California’s Proposed Ethics Opinion on Lawyer Blogging Is Out

Last year, I wrote about the draft California ethics opinion on lawyer blogging – and my many issues with it. Although California is one of the best mandatory bars when it comes to issuing thoughtful, complete opinions that take into account the first amendment concerns that limit advertising regulation, this proposed opinion was too far-reaching.

Fortunately, the revised draft – which takes the form of “FORMAL OPINION INTERIM NO. 12-0006” – has addressed many of my concerns, including:

  • The fact that a stand-alone blog refers to the attorney-author by name, includes contact information, and links to the attorney’s website, does not render the blog attorney advertising.
  • A “call me” advertising message on a stand-alone blog will make the post in which it appears attorney advertising, but it does not so convert the entire blog.

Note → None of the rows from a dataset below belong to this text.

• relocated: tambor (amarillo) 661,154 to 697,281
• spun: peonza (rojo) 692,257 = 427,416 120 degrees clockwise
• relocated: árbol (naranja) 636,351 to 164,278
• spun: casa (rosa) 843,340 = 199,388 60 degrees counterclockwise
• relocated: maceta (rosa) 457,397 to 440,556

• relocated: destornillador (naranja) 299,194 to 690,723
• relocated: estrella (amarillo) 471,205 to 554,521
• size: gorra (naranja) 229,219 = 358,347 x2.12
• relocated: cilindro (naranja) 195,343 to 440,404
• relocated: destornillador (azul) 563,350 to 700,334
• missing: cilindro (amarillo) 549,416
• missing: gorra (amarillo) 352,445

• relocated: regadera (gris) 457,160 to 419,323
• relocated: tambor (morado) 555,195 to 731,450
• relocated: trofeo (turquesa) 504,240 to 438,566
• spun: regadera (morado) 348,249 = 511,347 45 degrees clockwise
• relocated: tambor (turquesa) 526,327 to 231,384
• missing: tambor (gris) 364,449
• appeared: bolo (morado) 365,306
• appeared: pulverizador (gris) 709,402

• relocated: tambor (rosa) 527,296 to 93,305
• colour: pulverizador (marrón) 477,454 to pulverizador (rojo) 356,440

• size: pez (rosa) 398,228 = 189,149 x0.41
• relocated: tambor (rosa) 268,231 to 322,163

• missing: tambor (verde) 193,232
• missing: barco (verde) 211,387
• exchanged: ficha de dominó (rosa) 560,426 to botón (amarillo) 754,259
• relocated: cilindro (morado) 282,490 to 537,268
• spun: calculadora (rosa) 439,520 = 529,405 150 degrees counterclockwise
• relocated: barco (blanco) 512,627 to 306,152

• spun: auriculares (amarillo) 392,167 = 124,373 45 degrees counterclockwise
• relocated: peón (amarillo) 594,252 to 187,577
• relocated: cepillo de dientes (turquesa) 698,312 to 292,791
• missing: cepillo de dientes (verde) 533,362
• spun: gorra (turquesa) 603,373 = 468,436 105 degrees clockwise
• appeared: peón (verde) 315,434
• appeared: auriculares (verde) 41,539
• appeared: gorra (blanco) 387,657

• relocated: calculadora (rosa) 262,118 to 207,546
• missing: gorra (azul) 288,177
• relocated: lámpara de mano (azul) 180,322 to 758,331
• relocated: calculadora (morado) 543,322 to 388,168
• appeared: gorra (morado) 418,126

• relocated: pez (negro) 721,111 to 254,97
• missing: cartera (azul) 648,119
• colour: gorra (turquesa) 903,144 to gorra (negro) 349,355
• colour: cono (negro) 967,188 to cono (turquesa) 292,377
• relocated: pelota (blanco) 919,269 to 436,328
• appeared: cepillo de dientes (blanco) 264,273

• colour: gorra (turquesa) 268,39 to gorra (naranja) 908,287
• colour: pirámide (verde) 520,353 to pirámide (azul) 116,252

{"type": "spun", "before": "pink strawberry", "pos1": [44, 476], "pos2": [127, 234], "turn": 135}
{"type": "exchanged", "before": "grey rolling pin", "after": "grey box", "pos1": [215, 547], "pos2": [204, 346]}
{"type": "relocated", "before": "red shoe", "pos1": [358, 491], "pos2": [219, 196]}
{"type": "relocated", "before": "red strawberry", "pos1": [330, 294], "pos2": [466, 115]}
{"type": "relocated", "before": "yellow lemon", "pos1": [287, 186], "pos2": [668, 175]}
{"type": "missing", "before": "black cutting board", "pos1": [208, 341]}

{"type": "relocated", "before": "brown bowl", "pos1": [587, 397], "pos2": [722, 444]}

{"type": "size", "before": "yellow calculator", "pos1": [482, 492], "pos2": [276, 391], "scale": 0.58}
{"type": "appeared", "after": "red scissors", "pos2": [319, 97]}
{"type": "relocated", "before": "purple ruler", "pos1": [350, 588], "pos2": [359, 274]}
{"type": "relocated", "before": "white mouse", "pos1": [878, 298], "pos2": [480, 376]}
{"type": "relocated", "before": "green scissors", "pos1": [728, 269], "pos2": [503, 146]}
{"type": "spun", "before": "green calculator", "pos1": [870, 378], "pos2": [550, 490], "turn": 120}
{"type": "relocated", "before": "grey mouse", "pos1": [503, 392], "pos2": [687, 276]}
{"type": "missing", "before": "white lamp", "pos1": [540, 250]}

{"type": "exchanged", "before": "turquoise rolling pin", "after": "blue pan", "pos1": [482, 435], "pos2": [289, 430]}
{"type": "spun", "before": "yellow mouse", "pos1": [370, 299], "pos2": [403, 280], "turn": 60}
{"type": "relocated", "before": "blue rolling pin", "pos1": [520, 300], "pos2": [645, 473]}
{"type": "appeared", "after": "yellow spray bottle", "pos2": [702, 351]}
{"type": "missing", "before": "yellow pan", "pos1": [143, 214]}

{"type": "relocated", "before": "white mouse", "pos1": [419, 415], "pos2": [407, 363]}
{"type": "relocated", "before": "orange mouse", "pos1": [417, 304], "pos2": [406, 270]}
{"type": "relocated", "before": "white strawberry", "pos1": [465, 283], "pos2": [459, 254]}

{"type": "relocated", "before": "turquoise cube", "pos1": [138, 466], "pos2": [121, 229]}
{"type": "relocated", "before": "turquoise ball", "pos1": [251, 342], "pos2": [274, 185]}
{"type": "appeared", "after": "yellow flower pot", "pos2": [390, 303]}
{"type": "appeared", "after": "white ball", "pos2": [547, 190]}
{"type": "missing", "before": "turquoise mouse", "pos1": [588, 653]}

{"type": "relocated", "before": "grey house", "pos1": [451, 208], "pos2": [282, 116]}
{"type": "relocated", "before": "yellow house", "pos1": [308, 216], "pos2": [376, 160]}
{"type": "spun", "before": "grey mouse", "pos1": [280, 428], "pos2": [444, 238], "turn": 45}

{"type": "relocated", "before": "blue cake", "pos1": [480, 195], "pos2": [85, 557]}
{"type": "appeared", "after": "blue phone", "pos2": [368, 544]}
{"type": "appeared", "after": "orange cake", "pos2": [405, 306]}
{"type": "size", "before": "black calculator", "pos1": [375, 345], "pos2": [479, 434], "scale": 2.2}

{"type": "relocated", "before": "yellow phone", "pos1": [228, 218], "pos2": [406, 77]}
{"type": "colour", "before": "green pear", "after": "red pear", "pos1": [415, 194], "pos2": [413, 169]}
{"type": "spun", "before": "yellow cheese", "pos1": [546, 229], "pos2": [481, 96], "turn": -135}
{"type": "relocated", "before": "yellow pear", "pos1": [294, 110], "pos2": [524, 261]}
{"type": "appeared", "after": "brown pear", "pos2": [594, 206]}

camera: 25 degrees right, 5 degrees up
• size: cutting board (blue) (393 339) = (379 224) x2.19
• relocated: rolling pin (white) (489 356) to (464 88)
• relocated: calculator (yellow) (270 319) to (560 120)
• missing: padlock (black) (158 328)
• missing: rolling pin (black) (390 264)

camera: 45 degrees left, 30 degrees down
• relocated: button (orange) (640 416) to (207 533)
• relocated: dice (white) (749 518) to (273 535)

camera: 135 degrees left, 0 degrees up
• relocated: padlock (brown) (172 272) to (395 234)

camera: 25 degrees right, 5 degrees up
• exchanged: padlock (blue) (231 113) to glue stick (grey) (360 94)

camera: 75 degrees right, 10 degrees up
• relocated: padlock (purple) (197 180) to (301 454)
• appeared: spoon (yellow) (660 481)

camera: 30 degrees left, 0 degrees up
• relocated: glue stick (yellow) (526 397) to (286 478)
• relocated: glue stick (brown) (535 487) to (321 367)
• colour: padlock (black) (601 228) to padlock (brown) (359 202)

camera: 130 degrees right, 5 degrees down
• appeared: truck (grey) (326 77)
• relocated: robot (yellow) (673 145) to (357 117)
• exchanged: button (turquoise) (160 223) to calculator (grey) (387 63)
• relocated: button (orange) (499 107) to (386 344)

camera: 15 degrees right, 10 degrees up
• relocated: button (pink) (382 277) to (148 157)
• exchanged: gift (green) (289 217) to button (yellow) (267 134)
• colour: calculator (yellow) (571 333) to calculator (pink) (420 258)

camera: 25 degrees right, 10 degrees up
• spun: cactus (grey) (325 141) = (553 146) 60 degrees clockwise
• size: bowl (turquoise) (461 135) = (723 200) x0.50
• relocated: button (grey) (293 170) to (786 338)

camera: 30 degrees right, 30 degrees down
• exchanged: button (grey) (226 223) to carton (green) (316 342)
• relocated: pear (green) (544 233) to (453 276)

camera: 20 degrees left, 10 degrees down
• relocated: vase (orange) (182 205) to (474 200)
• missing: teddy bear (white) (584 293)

One thing the opinion continues to miss on, however, is its insistence that a lawyer’s blog on the same domain as the lawyer’s marketing website is attorney advertising.  As the opinion puts it:

As part of a larger communication (the professional website) which concerns the firm’s availability for professional employment, the blog will be subject to the same requirements and restrictions as the website.

I don’t believe this is right as a general rule; the case law on mixed-content speech would indicate the opposite result. A fact-specific inquiry would be needed to determine whether a given on-domain blog met the test for commercial speech.

That said, in my view legal blogs are more authoritative and have more opportunity to develop a “voice” when they live somewhere other than a staid old law firm website.[ref]Even if SEO gurus debate which is better from a search perspective.[/ref] If lawyers need an ethics-based excuse to move to that structure, so much the better.

2 thoughts on “California’s Proposed Ethics Opinion on Lawyer Blogging Is Out”

  1. Let me see if I get this right…having the blog integrated into the saulgoodmanlaw.com website makes it advertising, but moving it to saulgoodmanblog.com makes it not advertising. So even if both sites are written by the same person, hosted on the same server, share the same look and feel, and link between each other, the change in the host portion of the URL, which most people don’t look at very closely, makes all the difference?